Belakangan ini siapa yang kau sukai? Itu berubah mengikuti suasana hati dan cuaca
Lagu yang kau dengarkan dalam ponselmu sekarang itu bagus tapi
Hari ini dengarkanlah lagu yang kubuat untukmu
Judulnya adalah Lagu Populer
Aku berharap lagu ini terkenal seperti judulnya
Apa yang kau katakan? Apa yang kau lakukan? Cukup ikut bernyanyi saja
Ini adalah lagu populer, ini adalah lagu populer
Itu harus seperti itu, itu harus
Dimana pun atau apapun yang kau makan, ini akan membuatmu memikirkanku
Ini adalah lagu populer, ini adalah lagu populer
Kemana pun kau pergi, dimana pun dirimu, kau akan memikirkanku
Lagu populer, lagu populer
Aku tahu aku bukan rapper terbaik, aku tak pandai menyampaikan kata-kata
Tapi aku dapat hal itu, tapi aku tak bisa menunjukkannya padamu dengan mudah
Orang-orang disekitarmu bersenandung ringan
Aku menuliskan lirik itu tiap kali aku memikirkanmu, ini untukmu
Aku harap kau mendengarkannya 17 kali sehari
Aku harap kau mengetahui lagu yang mana ini
Ini seperti bunga sakura dan angin musim semi berhembus, ini untukmu
Aku harap lagu ini akan jadi alarm pagimu
Saat matahari terbenam aku harap lagu ini akan cocok dengan perasaanmu
Selalu saat kau dimana pun atau bertemu siapa pun
Lagu lain tak memiliki isi yang berarti
Kau benar-benar harus mendengarkannya
Semua orang berkerumun untuk bisa melihat grup baru yang sedang naik daun itu, banyak para gadis yang sedang meminta tanda tangan dari para member. Dan salah satunya adalah Hoshi, pria bernama lengkap Kwon Soonyoung itu memberi tanda tangan dengan ceria, senyuman mata khasnya terus terlihat.

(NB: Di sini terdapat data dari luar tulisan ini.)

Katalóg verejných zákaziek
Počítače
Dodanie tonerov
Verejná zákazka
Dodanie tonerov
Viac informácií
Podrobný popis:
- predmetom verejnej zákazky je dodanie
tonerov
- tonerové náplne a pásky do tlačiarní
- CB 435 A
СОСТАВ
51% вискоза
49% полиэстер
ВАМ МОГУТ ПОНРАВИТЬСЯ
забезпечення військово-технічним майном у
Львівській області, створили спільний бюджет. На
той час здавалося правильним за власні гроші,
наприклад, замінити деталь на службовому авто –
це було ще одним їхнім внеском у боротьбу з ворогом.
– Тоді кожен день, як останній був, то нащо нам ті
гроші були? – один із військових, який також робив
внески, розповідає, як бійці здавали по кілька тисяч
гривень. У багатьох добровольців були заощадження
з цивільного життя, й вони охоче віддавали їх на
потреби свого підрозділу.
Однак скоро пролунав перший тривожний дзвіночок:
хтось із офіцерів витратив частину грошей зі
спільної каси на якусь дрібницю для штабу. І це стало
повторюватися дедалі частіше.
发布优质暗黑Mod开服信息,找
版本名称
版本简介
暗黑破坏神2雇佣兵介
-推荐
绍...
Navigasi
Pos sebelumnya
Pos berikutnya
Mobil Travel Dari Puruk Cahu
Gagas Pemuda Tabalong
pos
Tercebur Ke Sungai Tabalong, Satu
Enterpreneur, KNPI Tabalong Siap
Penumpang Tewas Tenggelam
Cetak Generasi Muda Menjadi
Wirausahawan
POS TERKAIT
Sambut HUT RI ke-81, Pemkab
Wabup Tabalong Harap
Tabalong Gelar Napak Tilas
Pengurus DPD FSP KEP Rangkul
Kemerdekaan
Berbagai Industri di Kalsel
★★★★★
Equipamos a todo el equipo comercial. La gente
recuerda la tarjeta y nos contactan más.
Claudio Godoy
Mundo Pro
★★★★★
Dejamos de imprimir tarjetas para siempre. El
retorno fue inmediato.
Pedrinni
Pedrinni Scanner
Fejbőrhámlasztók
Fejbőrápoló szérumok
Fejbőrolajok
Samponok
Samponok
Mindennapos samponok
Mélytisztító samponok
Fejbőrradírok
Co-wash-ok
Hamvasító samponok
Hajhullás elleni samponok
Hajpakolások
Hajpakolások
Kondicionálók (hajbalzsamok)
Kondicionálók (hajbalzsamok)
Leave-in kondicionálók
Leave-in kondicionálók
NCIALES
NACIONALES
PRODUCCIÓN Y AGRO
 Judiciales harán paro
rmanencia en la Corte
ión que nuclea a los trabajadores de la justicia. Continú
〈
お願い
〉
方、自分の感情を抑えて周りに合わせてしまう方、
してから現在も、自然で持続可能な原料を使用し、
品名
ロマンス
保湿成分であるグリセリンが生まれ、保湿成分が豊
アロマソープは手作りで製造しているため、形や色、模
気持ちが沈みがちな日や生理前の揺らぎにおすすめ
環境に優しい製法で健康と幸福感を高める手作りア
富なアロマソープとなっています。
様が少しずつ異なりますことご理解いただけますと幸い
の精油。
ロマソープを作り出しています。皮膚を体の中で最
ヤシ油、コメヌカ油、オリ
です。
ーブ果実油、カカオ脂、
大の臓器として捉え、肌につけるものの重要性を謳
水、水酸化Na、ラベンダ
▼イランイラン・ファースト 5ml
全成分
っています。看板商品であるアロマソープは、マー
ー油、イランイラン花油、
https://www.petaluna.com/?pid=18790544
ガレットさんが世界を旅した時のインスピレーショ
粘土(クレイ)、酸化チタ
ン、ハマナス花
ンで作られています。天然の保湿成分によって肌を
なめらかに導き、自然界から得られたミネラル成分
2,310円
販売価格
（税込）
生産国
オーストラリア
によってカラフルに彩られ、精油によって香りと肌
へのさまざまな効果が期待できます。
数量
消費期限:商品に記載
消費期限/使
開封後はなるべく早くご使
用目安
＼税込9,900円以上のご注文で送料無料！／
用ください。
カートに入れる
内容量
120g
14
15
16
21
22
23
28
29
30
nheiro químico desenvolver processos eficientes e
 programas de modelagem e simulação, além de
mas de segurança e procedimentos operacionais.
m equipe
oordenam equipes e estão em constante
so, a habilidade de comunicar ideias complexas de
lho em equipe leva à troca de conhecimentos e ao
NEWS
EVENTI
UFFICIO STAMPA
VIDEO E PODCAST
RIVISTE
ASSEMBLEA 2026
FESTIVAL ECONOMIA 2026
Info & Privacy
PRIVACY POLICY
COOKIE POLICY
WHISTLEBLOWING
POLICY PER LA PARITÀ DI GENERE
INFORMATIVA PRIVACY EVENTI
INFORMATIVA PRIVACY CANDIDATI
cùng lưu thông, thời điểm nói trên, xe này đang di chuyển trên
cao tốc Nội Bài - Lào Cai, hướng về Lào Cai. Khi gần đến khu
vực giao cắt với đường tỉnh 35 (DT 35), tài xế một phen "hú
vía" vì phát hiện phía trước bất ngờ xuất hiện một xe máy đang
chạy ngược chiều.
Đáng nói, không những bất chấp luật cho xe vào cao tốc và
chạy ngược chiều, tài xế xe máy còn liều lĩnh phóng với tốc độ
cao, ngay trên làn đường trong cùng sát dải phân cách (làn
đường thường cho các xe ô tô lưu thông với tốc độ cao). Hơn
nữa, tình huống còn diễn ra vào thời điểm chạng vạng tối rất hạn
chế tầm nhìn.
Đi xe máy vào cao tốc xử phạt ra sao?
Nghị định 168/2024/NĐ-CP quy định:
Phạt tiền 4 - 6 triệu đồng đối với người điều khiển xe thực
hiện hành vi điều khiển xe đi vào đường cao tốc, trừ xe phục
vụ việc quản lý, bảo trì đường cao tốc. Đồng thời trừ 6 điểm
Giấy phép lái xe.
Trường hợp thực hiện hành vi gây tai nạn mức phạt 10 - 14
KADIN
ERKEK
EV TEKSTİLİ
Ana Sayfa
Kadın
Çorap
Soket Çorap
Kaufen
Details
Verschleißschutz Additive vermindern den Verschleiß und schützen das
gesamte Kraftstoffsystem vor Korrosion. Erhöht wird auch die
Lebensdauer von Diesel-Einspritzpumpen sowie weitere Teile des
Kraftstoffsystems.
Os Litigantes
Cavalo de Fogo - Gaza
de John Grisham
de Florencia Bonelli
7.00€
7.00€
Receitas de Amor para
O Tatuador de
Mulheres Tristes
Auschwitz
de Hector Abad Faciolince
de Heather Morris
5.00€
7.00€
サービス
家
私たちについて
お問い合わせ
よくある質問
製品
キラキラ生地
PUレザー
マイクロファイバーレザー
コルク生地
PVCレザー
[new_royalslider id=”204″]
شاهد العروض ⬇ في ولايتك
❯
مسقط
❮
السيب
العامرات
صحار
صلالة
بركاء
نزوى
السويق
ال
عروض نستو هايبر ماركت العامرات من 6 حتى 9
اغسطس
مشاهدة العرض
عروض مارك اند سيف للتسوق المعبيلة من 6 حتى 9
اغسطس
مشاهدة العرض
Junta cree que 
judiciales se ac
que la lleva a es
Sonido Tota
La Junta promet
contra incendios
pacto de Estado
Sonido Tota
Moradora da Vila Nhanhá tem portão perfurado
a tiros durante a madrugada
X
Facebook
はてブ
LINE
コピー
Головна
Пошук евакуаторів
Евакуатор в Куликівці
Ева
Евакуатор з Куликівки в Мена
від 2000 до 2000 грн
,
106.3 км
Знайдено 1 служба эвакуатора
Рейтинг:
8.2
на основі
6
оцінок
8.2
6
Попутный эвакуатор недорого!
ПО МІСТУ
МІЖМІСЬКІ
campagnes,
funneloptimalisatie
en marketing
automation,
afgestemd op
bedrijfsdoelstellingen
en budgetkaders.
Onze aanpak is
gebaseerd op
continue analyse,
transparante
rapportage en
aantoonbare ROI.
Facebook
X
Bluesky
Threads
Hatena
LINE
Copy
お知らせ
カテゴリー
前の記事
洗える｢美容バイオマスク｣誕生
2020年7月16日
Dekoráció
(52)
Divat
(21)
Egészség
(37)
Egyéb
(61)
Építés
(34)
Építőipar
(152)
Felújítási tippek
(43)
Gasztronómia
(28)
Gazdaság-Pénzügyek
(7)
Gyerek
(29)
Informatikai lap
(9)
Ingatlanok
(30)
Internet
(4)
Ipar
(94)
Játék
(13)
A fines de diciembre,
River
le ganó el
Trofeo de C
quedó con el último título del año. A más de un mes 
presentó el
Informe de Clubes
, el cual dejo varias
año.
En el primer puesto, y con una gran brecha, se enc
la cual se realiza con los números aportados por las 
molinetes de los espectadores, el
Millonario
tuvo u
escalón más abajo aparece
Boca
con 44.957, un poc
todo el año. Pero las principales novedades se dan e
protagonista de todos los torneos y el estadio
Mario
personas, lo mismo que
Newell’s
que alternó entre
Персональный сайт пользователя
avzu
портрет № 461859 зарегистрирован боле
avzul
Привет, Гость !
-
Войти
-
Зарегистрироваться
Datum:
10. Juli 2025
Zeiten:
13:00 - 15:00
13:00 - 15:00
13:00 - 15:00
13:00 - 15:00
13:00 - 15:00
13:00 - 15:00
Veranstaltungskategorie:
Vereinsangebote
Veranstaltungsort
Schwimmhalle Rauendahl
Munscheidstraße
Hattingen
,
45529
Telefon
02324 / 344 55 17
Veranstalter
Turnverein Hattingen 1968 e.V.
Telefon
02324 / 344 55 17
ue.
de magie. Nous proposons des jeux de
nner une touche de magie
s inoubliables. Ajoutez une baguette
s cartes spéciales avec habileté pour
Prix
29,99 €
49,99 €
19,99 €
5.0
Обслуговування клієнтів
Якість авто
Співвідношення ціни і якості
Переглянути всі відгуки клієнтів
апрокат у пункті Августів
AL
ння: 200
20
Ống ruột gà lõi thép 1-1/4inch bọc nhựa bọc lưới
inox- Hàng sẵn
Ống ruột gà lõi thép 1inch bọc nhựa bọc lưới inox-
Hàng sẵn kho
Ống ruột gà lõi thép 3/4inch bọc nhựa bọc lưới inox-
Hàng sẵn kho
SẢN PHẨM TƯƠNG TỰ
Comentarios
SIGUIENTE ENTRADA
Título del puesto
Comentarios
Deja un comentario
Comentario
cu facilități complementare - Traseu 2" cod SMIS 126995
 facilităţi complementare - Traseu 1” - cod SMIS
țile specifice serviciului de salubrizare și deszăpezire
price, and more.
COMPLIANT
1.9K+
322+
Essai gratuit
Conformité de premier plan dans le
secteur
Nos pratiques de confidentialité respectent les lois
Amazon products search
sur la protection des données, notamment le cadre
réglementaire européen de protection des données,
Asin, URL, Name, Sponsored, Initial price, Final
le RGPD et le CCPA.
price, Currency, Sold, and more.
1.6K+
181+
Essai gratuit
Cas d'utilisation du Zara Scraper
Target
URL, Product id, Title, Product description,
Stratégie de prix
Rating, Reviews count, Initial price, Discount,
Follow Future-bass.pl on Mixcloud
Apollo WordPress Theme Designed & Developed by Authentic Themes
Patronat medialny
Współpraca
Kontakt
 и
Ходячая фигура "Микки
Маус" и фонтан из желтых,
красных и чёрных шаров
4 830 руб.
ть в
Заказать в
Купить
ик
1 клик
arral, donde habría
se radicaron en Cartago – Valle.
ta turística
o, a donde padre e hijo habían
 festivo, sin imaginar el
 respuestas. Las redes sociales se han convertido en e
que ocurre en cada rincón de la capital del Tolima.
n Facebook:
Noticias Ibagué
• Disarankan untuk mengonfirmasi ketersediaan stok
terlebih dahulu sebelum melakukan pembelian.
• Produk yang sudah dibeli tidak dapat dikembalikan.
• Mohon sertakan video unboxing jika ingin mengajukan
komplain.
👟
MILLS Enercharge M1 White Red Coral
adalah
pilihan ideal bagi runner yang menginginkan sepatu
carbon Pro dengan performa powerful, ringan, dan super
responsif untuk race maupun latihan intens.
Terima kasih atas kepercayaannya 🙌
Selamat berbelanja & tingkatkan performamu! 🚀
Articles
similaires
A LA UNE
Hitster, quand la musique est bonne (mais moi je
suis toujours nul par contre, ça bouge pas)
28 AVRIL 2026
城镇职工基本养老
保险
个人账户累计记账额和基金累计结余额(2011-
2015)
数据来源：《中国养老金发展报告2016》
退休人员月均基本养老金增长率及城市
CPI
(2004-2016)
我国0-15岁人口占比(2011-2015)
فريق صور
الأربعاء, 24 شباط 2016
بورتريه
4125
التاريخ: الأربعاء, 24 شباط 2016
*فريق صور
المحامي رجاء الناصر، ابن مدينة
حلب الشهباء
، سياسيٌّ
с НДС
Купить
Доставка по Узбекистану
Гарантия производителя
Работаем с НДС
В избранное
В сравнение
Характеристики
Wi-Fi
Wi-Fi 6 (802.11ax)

Tak lama, seseorang menyodorkan gitar lengkap dengan sarung coklat muda yang mirip warna pohon dengan hiasan not, bunga sakura dan love. Hoshi sempat tersihir akan bentuknya, mengingatnya dengan jelas akan masa itu.
“Bisakah kau memberiku tanda tangan disini?” pinta gadis yang ada di depannya itu menunjuk ujung sarung di samping bentuk love.
Hoshi menolehkan pandangan ke arahnya, mengenal jelas suara lembut tersebut. Senyumnya semakin merekah.
“Sunbae, aku rindu matamu itu.” ucap Chaewon.